Monday, June 22, 2009

Meet Joan Policastri, Foreign, Comparative & International Law Librarian

Potential students often ask about the types of resources that will be available to them if they attend our program. Consequently, over the next few months I will be writing about several of the key -- and talented -- individuals who are part of our program.

Today I would like to introduce Joan Policastri, Foreign, Comparative & International Law Librarian for the Westminster Law Library (this is another great resource available to students) at DU. After 10 years as a paralegal, Joan began her law library career in 2005, in the acquisitions department of the Westminster Law Library. Subsequently, she has provided classroom instruction in legal research for many areas of foreign, comparative and international law. She has also played a key role in creating (along with Sergio Stone, the foreign, comparative and international law librarian at Stanford Law School and a former librarian at DU) an electronic research guide on International Humanitarian Law for the American Society of International Law.

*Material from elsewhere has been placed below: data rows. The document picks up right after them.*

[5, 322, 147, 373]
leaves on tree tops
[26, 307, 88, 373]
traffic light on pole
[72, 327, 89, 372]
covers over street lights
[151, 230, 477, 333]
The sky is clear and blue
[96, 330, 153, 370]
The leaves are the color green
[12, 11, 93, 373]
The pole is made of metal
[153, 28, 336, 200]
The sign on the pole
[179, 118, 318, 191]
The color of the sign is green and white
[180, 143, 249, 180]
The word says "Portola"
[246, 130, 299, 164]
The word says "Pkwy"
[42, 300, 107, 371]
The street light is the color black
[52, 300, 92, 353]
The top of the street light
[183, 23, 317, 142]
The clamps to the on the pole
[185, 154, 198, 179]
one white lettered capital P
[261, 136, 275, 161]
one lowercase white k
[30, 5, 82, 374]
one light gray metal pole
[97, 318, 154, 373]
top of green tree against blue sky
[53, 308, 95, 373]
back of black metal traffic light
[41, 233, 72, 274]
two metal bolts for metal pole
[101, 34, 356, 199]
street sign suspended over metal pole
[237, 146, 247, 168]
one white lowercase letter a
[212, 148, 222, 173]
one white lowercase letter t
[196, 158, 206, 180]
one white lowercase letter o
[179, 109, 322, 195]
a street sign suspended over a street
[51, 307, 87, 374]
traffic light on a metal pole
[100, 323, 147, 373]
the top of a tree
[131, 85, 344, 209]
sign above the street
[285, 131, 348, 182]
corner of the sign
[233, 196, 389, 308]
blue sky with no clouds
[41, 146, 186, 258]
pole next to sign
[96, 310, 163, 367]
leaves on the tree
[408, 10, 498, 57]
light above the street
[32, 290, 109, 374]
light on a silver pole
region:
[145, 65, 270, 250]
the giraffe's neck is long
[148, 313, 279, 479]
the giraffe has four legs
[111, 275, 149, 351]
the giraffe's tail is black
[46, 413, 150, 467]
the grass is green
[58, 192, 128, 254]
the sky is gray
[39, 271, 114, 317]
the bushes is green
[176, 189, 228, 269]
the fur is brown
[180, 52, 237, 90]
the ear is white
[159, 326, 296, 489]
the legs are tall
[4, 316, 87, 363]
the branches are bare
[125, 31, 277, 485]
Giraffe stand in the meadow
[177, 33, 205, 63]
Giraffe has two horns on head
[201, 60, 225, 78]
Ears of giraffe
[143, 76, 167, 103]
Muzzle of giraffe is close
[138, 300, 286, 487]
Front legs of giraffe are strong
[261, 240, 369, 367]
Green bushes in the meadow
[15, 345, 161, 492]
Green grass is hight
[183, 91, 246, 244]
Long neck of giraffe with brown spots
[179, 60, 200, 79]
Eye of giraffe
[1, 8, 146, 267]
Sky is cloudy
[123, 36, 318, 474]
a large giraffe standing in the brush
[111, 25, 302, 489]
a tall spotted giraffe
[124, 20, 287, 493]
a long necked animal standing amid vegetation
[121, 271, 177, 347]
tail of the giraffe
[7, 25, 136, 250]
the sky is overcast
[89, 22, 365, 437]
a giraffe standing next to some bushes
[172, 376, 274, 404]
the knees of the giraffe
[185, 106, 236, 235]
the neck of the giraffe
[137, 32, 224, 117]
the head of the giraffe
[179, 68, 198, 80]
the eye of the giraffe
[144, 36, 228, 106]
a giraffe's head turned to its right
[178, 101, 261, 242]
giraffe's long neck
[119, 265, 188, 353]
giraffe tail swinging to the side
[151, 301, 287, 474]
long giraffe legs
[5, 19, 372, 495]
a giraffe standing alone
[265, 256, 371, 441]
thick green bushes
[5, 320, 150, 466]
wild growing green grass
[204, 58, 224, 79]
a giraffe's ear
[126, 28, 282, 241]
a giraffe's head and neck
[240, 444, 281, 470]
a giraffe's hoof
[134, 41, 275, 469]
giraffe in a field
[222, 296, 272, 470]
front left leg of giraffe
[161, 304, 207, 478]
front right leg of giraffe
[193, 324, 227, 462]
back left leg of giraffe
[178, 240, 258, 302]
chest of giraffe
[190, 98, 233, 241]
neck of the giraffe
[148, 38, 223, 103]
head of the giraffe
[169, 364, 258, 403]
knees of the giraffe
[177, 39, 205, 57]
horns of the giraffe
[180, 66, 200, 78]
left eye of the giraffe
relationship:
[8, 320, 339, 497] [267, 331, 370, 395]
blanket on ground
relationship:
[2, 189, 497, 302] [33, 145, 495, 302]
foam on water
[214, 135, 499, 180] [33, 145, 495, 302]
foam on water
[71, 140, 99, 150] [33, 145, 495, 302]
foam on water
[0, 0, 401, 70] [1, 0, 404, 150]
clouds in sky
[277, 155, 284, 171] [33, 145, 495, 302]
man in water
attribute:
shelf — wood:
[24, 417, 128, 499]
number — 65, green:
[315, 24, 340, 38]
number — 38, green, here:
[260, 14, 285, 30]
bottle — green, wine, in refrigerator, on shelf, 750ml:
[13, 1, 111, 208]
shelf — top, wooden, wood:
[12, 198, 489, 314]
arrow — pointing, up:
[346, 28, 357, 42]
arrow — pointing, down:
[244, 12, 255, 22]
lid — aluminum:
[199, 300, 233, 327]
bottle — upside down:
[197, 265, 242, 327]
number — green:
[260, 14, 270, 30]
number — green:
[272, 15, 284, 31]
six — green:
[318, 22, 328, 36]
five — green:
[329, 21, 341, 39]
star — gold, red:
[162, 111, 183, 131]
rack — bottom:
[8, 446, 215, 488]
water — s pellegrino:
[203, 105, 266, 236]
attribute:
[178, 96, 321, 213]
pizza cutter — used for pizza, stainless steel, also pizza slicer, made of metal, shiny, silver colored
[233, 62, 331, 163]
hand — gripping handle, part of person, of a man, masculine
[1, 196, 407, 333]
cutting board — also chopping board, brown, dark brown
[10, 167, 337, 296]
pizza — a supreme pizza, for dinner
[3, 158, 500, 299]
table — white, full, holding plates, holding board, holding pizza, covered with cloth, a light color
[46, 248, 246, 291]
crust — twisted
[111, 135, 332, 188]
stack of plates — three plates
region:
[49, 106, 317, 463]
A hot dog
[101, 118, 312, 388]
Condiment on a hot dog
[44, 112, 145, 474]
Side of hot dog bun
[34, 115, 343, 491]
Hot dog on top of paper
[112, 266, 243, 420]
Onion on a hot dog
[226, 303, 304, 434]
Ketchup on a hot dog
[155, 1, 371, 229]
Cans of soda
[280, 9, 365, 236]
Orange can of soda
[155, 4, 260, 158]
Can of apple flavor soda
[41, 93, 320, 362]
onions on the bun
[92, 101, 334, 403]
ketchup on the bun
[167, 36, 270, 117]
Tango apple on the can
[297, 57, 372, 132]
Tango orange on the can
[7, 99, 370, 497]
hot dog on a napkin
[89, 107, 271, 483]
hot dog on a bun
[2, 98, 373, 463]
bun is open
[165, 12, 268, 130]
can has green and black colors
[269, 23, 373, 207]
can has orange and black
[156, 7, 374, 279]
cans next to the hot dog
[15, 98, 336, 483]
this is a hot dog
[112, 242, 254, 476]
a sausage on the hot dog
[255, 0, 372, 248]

Joan received her BA and MA degrees (political science) from the University of Colorado; a paralegal certificate from the Denver Paralegal Institute; and a Masters of Library and Information Science from DU. In addition, she had previously served as a Research Assistant at CU Denver’s Fourth World Center for the Study of Indigenous Law and Politics, and she has also spent a year doing graduate work at the University of British Columbia where she took classes in political science and at the law school.

Research for her Master’s thesis took her to Nicaragua for 2 weeks in 1989/1990, and in Fall 2000, she had the privilege of working on Semester at Sea, visiting Japan, China, Vietnam, Malaysia, India, Kenya, South Africa, Brazil, and Cuba, an experience that has proven useful in her new position. She has also traveled to England, France, and the Netherlands. Having studied French in high school and college, she is now learning Spanish. She has also dabbled in German and Tibetan.

As the Foreign, Comparative & International Law Librarian, Joan provides:
  • Research assistance to students, faculty, and the public;
  • Is responsible for the library’s Natural Resources Web Links web page;
  • Provides classroom instruction in all facets of foreign, comparative and international law;
  • Creates and updates research guides;
  • Keeps faculty and students apprised of new materials and resources;
  • Assists faculty with materials for their syllabi;
  • Provides lectures, workshops, and library tours;
  • Serves as the library’s liaison to the Josef Korbel School of International Studies; and
  • Belongs to the American Association of Law Libraries, the American Society of International Law, and the International Association of Law Libraries.
Take it from me, Joan is a great asset to the graduate program. Just today, for example, I was intending to show a student from the DU business school what resources the library had on a specific topic. Well the "show" didn't go quite as I had expected. The student and I spent 20 minutes or so looking around (mostly unsuccessfully) for materials only to be helped by Joan at the last minute. She did in 60 seconds, what I had been unable to do in 20 minutes!